Description of the task: Your answer must be a single number: how many lines of the data include "make".
Record extracts START
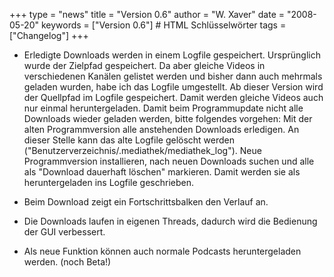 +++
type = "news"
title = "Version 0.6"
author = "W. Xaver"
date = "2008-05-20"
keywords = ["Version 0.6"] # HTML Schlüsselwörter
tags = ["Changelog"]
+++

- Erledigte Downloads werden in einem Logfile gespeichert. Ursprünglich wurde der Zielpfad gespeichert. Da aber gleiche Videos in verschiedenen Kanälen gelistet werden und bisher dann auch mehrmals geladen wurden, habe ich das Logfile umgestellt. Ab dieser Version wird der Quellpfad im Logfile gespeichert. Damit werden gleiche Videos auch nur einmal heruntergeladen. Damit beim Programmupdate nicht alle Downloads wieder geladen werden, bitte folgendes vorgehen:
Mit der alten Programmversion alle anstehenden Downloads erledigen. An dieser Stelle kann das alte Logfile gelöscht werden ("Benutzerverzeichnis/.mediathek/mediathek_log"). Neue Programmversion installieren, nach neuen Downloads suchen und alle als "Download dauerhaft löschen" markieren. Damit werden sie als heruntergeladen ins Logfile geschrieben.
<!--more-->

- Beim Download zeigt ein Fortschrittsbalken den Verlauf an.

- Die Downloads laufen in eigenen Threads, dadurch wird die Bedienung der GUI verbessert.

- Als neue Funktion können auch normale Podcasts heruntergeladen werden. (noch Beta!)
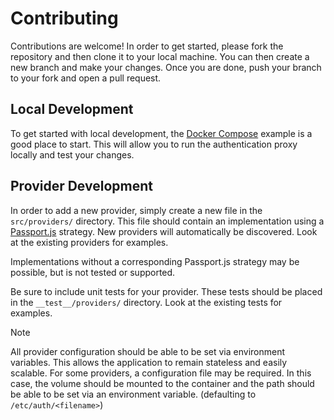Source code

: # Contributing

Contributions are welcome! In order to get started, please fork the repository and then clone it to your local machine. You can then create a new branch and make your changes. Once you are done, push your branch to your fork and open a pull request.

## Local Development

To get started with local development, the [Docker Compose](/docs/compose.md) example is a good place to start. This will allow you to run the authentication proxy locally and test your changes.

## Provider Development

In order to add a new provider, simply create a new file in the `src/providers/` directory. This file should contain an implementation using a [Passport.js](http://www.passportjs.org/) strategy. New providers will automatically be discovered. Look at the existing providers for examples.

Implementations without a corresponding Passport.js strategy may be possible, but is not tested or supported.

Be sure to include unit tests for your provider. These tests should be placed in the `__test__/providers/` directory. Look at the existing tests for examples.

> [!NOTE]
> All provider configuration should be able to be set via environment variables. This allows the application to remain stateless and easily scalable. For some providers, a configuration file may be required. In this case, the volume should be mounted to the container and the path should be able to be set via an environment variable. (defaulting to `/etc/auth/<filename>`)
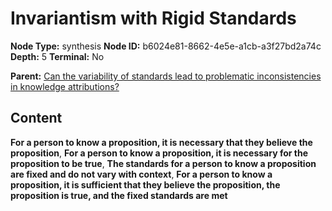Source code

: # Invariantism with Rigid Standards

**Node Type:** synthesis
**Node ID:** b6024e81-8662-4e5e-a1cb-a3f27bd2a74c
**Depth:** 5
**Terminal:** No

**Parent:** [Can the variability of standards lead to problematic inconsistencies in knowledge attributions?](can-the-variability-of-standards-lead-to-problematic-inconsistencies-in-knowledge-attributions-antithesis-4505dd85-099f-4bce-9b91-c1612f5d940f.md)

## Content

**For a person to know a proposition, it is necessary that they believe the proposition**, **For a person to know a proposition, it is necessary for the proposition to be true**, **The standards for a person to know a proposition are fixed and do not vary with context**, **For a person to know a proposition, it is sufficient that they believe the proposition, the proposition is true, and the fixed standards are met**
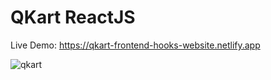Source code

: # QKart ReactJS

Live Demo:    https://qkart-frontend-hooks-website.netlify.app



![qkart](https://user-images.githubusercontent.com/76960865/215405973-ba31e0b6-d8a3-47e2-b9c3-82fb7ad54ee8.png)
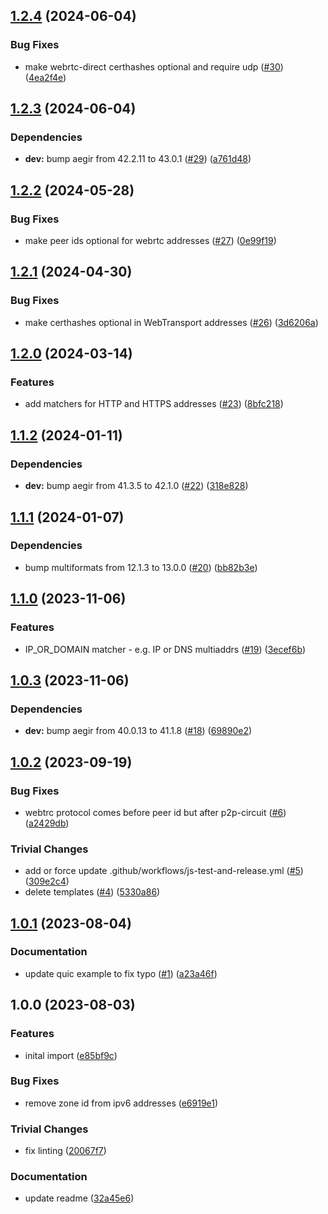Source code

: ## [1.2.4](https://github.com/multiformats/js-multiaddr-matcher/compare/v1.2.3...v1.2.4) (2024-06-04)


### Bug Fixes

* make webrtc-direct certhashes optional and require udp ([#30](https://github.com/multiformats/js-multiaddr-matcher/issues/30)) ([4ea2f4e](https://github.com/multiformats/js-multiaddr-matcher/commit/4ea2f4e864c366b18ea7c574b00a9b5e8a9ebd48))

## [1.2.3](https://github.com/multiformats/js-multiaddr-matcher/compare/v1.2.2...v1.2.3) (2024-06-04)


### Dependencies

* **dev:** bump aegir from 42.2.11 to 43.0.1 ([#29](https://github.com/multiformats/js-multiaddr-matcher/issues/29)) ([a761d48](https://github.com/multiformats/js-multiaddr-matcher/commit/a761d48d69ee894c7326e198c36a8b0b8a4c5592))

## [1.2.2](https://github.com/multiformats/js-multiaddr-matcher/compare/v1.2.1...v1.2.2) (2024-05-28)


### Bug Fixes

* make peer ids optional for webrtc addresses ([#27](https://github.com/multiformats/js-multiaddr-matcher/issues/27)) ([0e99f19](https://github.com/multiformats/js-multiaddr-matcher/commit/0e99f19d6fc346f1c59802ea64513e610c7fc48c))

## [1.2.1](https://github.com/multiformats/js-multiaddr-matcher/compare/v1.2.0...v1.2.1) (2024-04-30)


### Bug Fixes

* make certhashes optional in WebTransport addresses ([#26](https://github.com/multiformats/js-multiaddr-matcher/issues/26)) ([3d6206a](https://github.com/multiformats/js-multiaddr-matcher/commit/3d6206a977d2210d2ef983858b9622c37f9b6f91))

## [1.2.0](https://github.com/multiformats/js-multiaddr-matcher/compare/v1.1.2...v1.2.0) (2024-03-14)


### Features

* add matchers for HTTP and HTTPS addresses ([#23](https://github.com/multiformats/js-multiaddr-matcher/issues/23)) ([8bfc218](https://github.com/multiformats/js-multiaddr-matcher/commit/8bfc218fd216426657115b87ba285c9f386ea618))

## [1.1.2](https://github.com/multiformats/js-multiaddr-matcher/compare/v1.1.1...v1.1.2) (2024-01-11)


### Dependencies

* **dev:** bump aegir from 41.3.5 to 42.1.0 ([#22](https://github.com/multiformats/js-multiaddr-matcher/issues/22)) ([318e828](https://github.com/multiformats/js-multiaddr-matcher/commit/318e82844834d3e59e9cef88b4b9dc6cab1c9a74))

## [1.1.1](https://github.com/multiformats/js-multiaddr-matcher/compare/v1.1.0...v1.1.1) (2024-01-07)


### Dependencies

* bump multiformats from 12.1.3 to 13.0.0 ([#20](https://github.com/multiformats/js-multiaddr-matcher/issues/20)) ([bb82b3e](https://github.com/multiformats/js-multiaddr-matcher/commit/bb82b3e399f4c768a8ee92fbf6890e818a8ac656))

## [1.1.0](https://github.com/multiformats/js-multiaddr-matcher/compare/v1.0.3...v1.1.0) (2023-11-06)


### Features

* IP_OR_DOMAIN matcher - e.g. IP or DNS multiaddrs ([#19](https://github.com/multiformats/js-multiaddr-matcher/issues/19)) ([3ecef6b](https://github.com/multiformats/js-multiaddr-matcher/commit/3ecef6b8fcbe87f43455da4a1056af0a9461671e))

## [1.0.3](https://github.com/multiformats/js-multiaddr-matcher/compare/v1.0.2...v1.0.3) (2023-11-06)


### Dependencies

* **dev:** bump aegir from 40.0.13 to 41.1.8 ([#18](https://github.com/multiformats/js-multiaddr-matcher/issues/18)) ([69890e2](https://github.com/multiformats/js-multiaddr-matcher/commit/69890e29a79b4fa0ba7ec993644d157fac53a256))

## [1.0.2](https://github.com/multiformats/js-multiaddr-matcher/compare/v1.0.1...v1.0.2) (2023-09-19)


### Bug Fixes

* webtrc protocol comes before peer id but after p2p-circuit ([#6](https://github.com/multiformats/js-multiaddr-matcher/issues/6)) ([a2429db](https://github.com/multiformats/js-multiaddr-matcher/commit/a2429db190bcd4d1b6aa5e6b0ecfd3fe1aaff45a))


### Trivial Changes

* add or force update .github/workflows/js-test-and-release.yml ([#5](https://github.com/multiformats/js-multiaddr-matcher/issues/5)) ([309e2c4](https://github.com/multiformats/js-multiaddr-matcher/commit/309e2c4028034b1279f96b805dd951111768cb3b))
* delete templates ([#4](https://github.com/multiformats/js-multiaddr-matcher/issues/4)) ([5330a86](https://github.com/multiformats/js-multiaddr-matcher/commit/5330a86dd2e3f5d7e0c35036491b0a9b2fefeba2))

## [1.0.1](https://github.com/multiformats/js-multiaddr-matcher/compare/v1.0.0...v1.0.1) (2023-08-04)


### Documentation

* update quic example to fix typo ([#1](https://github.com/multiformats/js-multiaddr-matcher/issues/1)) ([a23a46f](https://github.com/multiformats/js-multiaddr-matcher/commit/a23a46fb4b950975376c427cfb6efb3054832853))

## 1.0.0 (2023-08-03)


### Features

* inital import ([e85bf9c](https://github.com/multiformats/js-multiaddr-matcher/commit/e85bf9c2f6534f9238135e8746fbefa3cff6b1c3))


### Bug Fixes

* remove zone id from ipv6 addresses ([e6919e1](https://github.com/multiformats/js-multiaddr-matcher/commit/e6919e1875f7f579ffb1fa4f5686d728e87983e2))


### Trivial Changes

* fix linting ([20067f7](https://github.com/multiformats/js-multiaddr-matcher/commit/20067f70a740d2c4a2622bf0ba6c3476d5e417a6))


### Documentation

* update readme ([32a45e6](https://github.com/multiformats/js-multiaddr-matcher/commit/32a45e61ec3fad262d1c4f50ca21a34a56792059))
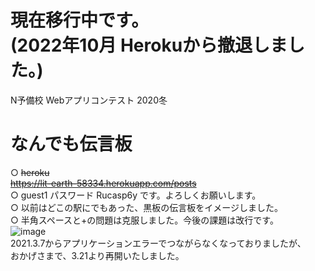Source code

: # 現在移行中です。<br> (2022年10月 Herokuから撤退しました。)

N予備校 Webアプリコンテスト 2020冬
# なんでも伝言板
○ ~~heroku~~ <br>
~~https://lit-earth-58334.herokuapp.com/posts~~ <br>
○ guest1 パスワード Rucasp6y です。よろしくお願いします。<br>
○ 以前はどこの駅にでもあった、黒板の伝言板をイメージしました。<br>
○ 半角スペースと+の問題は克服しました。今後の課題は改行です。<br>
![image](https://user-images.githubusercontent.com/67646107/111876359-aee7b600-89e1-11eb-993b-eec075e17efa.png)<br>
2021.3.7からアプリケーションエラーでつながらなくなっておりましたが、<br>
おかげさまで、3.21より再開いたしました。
Record extracts END
Result of this exercise: 4